Task details: Recast the lines of these rows as a numbered list, from the line with "Hernandarias, Departamento de Alto Paraná." to the line with "definir propuestas", both included. Skip blank lines and leave the pictures out.

Items in a dataset:
□ □ □ □
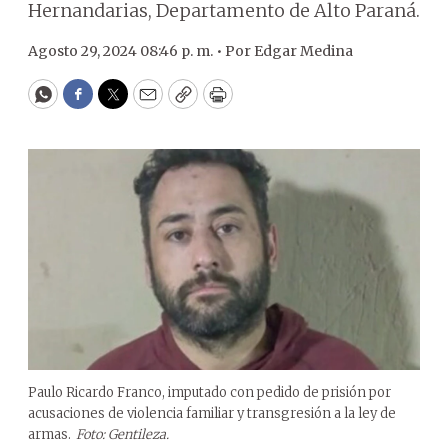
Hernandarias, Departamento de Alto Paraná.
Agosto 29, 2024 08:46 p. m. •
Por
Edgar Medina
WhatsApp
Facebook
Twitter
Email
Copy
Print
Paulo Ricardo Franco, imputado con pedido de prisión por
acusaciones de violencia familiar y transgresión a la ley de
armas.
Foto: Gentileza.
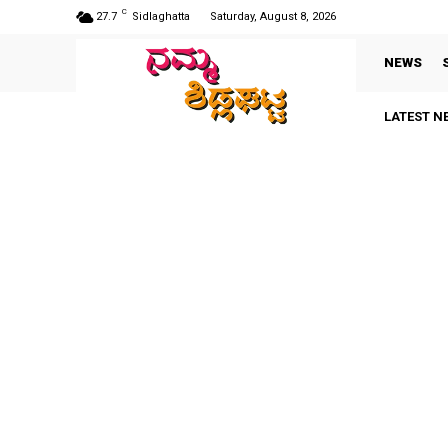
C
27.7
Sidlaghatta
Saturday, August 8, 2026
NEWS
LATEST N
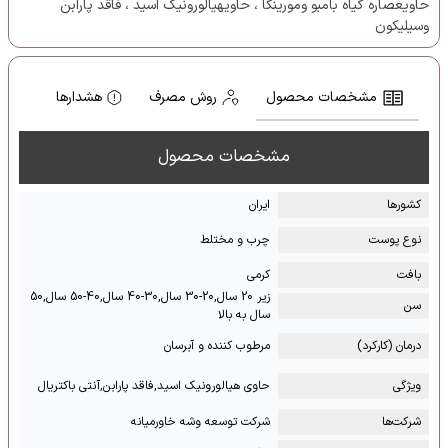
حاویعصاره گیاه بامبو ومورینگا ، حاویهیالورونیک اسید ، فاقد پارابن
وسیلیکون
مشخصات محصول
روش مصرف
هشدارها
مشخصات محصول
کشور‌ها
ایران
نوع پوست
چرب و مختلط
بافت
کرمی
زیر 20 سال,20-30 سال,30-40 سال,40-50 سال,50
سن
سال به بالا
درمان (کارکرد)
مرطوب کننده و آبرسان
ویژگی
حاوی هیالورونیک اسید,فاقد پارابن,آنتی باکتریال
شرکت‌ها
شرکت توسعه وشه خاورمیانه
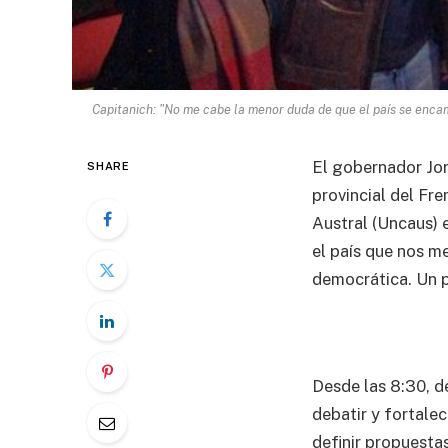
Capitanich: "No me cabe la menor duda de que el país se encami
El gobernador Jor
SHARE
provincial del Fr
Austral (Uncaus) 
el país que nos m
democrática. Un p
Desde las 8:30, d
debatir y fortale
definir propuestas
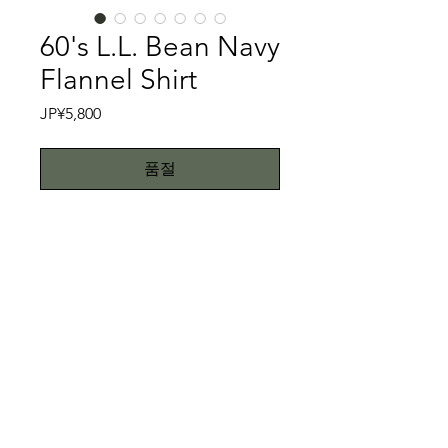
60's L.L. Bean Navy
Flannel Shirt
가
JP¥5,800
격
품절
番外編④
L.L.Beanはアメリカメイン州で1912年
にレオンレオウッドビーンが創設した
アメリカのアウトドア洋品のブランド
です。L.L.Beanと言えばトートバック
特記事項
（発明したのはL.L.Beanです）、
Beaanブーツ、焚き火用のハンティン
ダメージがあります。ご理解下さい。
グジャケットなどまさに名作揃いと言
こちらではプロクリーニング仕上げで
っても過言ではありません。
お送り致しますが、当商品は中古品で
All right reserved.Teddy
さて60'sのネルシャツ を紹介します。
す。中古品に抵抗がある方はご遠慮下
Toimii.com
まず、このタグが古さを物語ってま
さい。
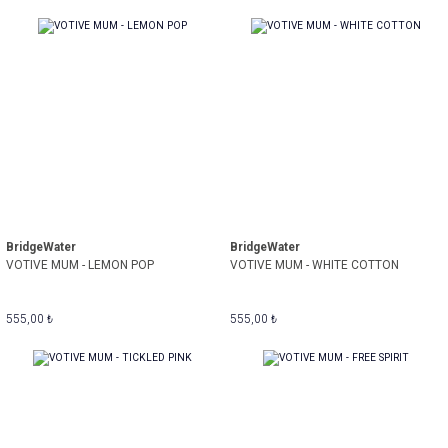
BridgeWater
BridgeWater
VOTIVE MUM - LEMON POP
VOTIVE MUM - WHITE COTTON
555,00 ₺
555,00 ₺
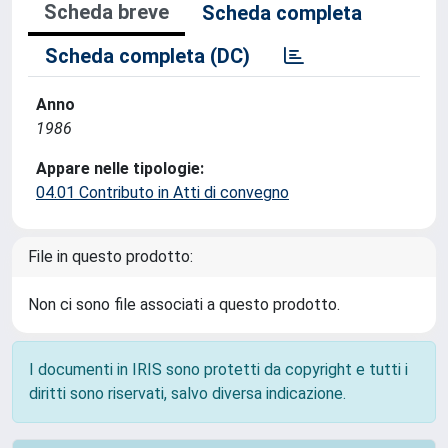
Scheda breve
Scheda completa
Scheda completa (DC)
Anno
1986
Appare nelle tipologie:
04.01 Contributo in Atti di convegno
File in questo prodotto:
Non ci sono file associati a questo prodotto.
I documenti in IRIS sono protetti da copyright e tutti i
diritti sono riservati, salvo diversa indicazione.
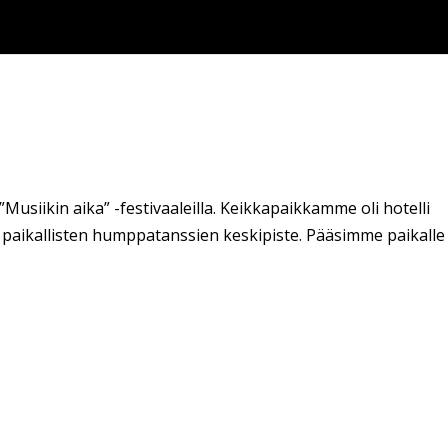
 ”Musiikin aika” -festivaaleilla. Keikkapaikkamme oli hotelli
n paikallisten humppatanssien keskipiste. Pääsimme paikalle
□ □ □ □
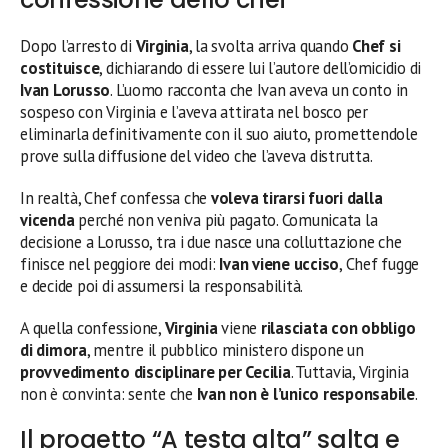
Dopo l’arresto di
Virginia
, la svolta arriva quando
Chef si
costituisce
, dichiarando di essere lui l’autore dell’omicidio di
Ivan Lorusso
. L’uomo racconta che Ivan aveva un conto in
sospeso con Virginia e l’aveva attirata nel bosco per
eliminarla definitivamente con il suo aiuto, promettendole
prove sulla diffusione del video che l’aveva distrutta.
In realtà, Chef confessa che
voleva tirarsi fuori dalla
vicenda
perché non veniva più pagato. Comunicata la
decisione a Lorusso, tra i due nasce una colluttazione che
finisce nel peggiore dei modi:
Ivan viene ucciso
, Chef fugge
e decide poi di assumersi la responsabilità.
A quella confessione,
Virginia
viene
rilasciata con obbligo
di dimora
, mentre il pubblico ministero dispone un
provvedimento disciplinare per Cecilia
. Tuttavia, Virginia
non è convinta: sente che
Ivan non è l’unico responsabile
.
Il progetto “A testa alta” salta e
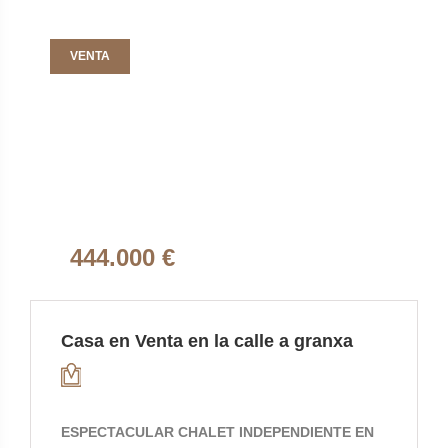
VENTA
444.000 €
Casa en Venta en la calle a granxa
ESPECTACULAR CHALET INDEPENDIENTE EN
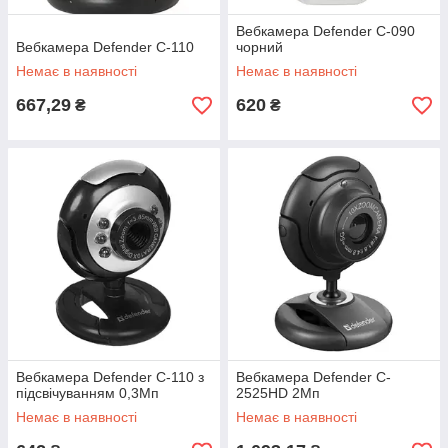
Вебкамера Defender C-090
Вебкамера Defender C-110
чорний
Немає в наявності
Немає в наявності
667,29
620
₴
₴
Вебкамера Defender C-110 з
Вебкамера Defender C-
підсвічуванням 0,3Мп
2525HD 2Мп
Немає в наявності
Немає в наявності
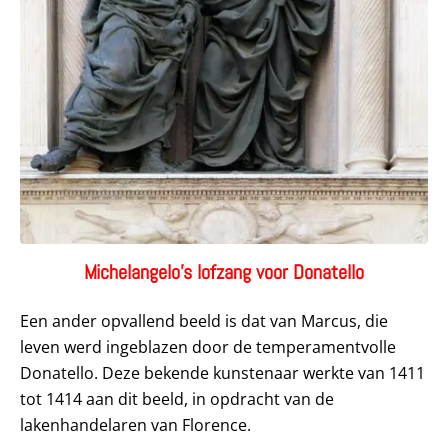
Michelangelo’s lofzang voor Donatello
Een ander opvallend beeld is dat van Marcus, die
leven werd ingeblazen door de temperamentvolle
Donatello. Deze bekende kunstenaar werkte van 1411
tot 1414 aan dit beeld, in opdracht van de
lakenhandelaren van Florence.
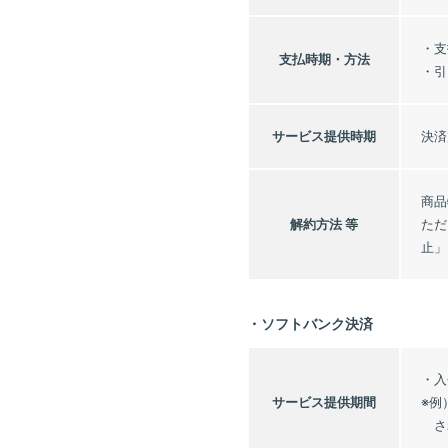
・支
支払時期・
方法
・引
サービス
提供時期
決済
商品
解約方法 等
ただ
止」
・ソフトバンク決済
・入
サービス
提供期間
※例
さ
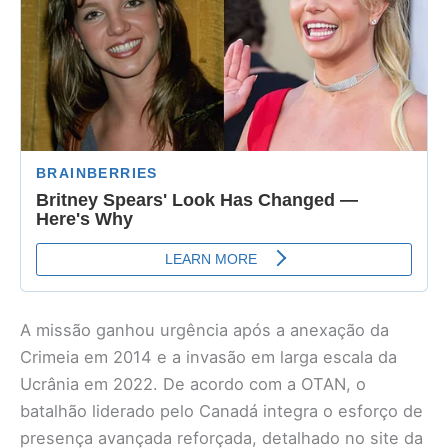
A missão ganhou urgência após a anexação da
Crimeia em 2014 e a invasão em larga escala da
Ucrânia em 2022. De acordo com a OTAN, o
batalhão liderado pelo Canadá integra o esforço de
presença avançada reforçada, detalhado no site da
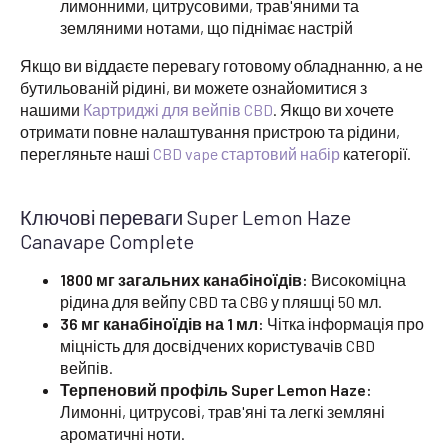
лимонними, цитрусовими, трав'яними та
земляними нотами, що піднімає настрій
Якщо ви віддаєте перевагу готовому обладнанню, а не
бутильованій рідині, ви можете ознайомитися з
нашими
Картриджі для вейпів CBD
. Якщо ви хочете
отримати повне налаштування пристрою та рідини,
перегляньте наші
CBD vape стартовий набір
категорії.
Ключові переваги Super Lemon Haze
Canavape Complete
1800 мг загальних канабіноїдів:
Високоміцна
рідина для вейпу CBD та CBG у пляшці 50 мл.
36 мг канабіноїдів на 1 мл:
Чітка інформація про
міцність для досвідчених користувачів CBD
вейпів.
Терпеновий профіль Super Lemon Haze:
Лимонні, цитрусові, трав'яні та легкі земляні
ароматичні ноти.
□ □ □ □
Exercise output:
1. Hernandarias, Departamento de Alto Paraná.
2. Agosto 29, 2024 08:46 p. m. •
3. Por
4. Edgar Medina
5. WhatsApp
6. Facebook
7. Twitter
8. Email
9. Copy
10. Print
11. Paulo Ricardo Franco, imputado con pedido de prisión por
12. acusaciones de violencia familiar y transgresión a la ley de
13. armas.
14. Foto: Gentileza.
15. C
16. 27.7
17. Sidlaghatta
18. Saturday, August 8, 2026
19. NEWS
20. LATEST N
21. حاویعصاره گیاه بامبو ومورینگا ، حاویهیالورونیک اسید ، فاقد پارابن
22. وسیلیکون
23. مشخصات محصول
24. روش مصرف
25. هشدارها
26. مشخصات محصول
27. کشور‌ها
28. ایران
29. نوع پوست
30. چرب و مختلط
31. بافت
32. کرمی
33. زیر 20 سال,20-30 سال,30-40 سال,40-50 سال,50
34. سن
35. سال به بالا
36. درمان (کارکرد)
37. مرطوب کننده و آبرسان
38. ویژگی
39. حاوی هیالورونیک اسید,فاقد پارابن,آنتی باکتریال
40. شرکت‌ها
41. شرکت توسعه وشه خاورمیانه
42. Capitanich: "No me cabe la menor duda de que el país se encami
43. El gobernador Jor
44. SHARE
45. provincial del Fr
46. Austral (Uncaus) 
47. el país que nos m
48. democrática. Un p
49. Desde las 8:30, d
50. debatir y fortale
51. definir propuestas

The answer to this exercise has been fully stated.